### Task prompt
Please rewrite the part starting at the line containing "What is the greatest value displayed?" and ending at the last of the entries, substituting "group" for "series" and keeping everything else unchanged. Leave the pictures out.

(Data entries)
- - -
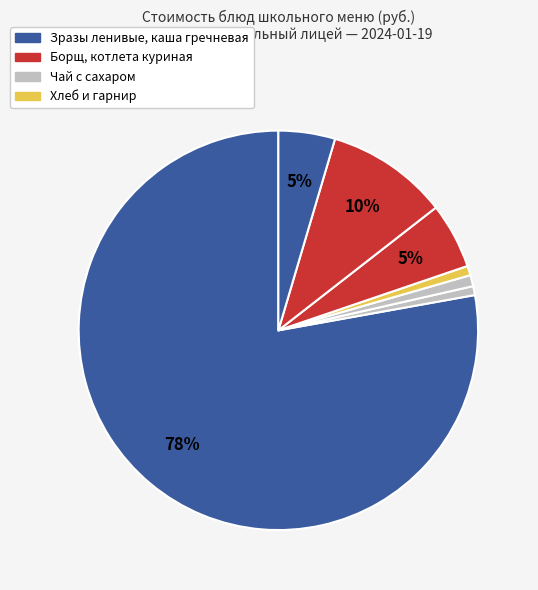

How many slices are in this pie chart?

7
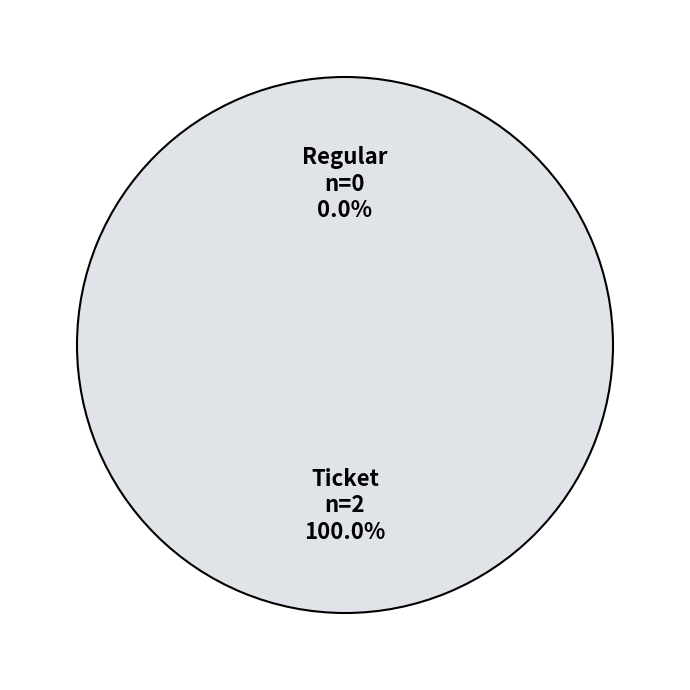

To the nearest percent, what portion does Regular (io_index=2) represent?

100%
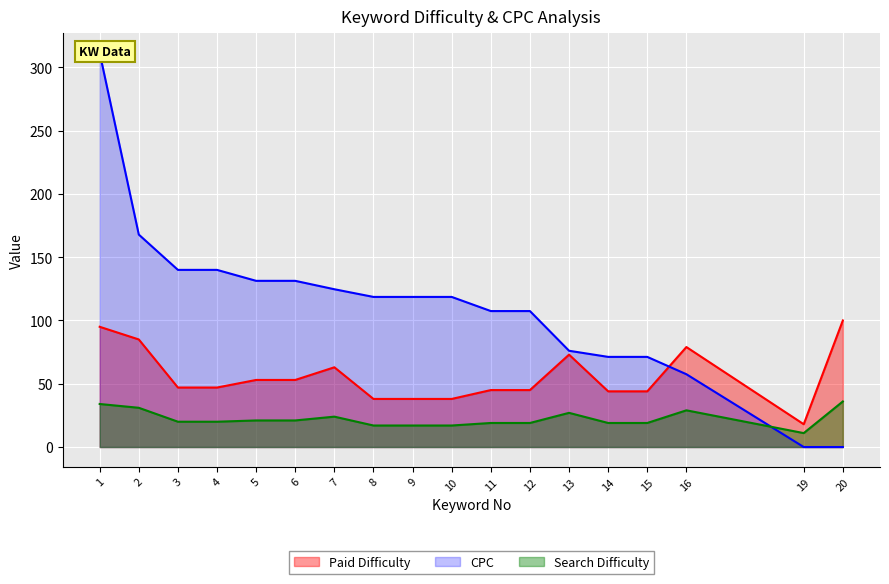

Which series changed the most between 2 and 11?

CPC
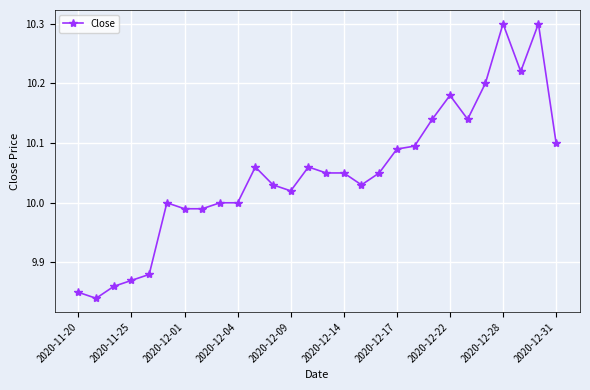

What is the greatest value displayed?

10.3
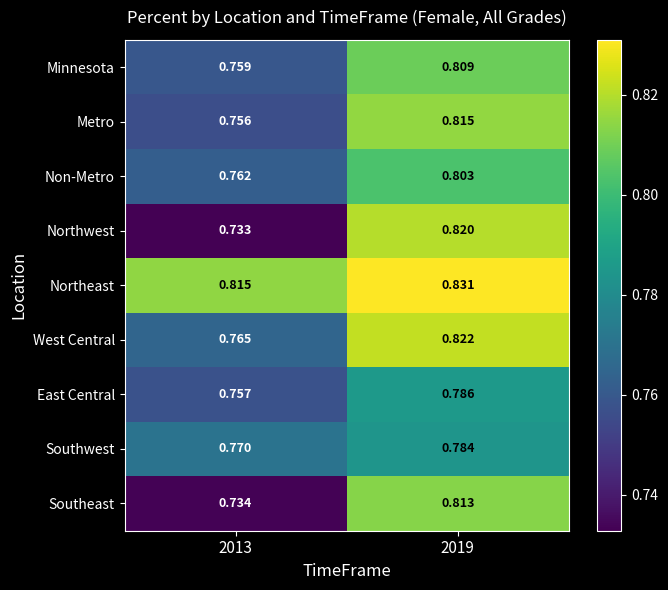

Which series has the largest total across all categories?

Northeast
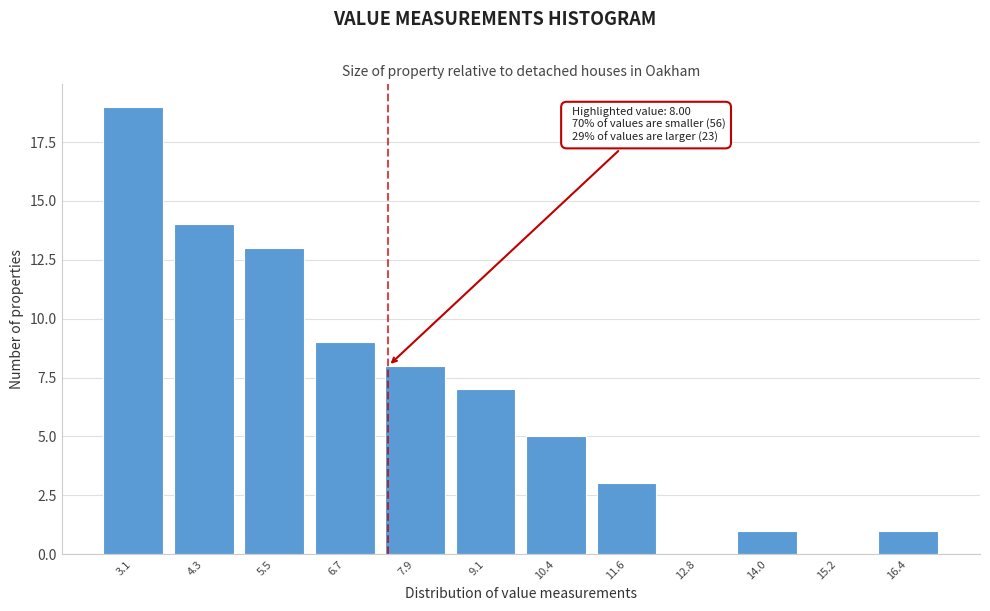

Reading right to left, extract all data points from this chart.

16.4=1	15.2=0	14.0=1	12.8=0	11.6=3	10.4=5	9.1=7	7.9=8	6.7=9	5.5=13	4.3=14	3.1=19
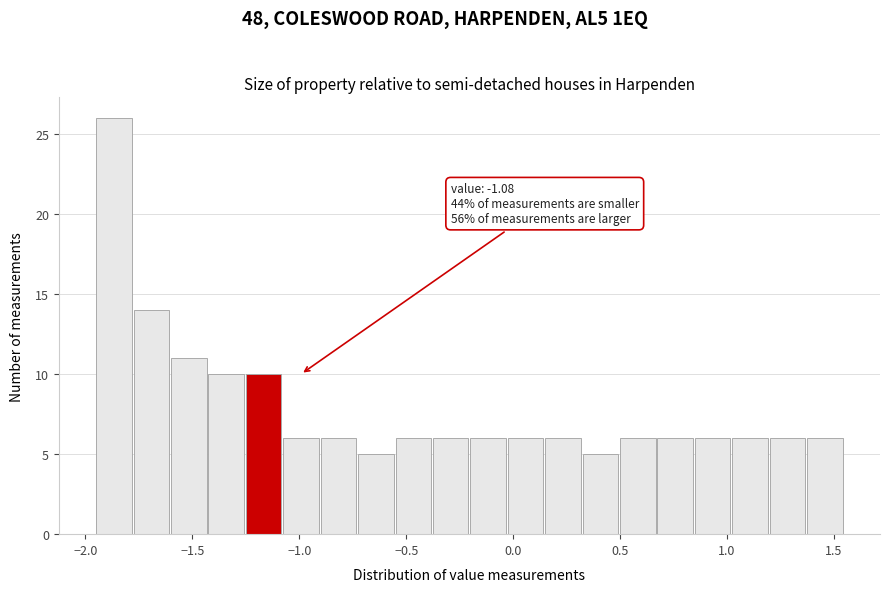

Around what value on the x-axis is the tallest bar? Give the approximate position of its centre, as read against the axis.

-1.85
- - -
### Solved problem
What is the greatest value displayed?

10.3

Which group has the largest total across all categories?

Northeast

Reading right to left, extract all data points from this chart.

16.4=1	15.2=0	14.0=1	12.8=0	11.6=3	10.4=5	9.1=7	7.9=8	6.7=9	5.5=13	4.3=14	3.1=19

Around what value on the x-axis is the tallest bar? Give the approximate position of its centre, as read against the axis.

-1.85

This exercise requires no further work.